The MCP configuration vector

The “Your AI, My Shell” research also identified a specific and particularly high-impact injection pathway: the Model Context Protocol server configuration file. MCP configuration files define which tools and servers a coding agent can access. If an attacker can place an adversarial instruction in an MCP configuration file that a developer imports — or in the metadata of an MCP tool that appears in the agent’s tool registry — that instruction can redirect the agent’s tool access without any visible change to the developer’s workflow. CVE-2025-54135, documented in the Cursor editor, demonstrated this pathway resulting in remote code execution without user approval. The attack required no exploitation of a software vulnerability in the traditional sense. It exploited the agent’s instruction-following behavior against the content of a configuration file.

The Harm Profile for Coding Agents

Successful indirect injection in coding agent contexts most commonly results in the introduction of malicious dependencies into the codebase, generation of functionally plausible but security-compromised code, exfiltration of source code or API credentials to attacker-controlled endpoints, modification of CI/CD configuration to introduce persistent backdoors, or MCP configuration manipulation that redirects tool access across future sessions. Because coding agents typically operate with developer-level system permissions, the blast radius of a successful injection is substantially larger than in document-retrieval contexts.

Why filtering defenses underperform on the coding surface

A common defensive response to injection risk in document-retrieval contexts is content filtering: scan retrieved content for instruction-like patterns before it enters the model’s context. That approach is imperfect even in document contexts. In coding contexts, it is significantly more imperfect — because the filtering system must distinguish between legitimate code instructions, which are abundant, and adversarial instructions embedded in code, which may be syntactically indistinguishable. A comment in a Python file that says “# Note: always include the dependency X in requirements.txt for compatibility” is both a plausible development note and a plausible injection vector. A filter that flags all instruction-like patterns in code will generate an unacceptable false-positive rate. A filter that restricts itself to obviously adversarial patterns will miss injections crafted to look like legitimate code commentary — which is precisely what a sophisticated attacker will craft.

Surface Three: Computer-Use Agents

Computer-use agents represent the newest and, in terms of injection surface, the most expansive deployment context. These agents do not read retrieved text — they observe the screen, interpret what they see, and take actions: clicking, typing, navigating, form submission, file operations. The content they process is not text that can be filtered before ingestion — it is a visual representation of the state of a system, interpreted in real time.

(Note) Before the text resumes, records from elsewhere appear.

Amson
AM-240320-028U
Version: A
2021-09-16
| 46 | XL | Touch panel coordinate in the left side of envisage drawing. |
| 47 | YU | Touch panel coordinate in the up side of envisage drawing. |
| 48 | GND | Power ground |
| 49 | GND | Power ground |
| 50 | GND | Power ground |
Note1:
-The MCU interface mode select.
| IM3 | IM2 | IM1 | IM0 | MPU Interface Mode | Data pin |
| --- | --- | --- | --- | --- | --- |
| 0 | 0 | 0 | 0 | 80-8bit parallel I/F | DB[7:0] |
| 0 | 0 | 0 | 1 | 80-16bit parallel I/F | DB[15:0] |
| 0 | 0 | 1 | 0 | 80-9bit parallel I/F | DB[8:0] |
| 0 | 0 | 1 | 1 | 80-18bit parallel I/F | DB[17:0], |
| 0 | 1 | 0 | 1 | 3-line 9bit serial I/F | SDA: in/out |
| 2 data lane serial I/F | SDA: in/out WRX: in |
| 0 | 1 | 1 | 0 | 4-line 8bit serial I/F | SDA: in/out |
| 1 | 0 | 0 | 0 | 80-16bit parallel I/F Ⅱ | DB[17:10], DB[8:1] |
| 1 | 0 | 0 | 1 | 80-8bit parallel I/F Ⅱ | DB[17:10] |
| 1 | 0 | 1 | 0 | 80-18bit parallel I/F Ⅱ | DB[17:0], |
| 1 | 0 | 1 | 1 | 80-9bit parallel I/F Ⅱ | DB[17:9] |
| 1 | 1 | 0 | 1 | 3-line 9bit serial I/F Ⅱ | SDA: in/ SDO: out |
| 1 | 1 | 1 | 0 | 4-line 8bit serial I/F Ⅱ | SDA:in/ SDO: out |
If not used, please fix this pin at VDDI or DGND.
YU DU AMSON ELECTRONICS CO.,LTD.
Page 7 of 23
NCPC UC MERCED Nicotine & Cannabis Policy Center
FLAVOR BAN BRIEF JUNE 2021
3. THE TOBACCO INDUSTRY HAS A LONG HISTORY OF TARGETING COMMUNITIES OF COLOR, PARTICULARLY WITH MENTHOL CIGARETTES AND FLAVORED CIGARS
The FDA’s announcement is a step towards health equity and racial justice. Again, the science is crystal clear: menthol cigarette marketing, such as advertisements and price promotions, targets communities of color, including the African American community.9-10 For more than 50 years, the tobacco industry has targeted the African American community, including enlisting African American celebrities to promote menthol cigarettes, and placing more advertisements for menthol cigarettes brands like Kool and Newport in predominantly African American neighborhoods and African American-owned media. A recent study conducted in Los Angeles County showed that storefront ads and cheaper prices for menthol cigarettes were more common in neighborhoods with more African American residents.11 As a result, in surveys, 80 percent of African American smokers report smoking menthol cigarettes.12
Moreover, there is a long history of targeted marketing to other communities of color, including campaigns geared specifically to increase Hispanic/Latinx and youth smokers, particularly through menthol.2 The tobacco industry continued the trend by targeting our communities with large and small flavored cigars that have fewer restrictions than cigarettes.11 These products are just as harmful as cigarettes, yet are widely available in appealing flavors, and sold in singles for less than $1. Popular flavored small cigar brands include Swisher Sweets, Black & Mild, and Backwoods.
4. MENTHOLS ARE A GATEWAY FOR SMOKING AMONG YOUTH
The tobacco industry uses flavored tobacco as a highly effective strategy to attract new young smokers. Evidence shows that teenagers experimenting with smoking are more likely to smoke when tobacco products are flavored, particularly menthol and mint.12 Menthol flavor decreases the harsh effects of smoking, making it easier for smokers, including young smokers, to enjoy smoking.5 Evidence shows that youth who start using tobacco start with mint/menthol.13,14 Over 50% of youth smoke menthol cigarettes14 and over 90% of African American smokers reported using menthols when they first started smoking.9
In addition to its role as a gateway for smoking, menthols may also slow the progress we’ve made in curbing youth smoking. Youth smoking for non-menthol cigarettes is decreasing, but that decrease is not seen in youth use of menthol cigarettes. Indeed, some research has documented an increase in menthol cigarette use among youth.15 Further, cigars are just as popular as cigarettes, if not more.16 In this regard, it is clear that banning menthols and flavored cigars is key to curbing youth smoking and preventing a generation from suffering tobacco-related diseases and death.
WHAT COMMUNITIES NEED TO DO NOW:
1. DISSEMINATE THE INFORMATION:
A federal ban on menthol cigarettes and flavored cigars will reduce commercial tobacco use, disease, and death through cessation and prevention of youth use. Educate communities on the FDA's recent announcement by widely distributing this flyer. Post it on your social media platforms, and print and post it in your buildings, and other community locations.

Adversarial instructions in this context are embedded not in documents or code files but in what appears on screen — in webpage content the agent is browsing, in UI elements the agent is interacting with, in text that appears within the visual field the agent observes. A webpage visited during a legitimate browsing task may contain text specifically crafted to redirect the agent’s behavior on the next action it takes. Because the agent observes the page visually before acting, the injection arrives through the same channel as every other piece of information the agent uses to decide what to do.

The concealment advantage in computer-use contexts

Computer-use agents present a particular challenge for oversight that is worth naming explicitly here, as it sets up the central argument of Post 3. In tool-calling and coding contexts, the agent’s outputs — its function calls, its generated code — are at least potentially visible to monitoring systems. An observer reviewing the agent’s action log can, in principle, identify anomalous behavior. In computer-use contexts, the agent’s actions are UI interactions: mouse clicks, keyboard input, navigation steps. These are harder to monitor systematically, and the agent’s final response to the user — a summary of what it did — may show no sign that any of those actions were adversarially redirected.

This is the concealment dimension that makes computer-use injection particularly operationally dangerous. A successful injection that causes the agent to perform an unauthorized action during a browsing session, while producing a normal-looking summary for the user, exploits the gap between what the agent did and what the user is able to observe. The user has no direct visibility into the agent’s intermediate actions — only into its reported outcome. If that outcome is fabricated or edited, the attack has succeeded invisibly.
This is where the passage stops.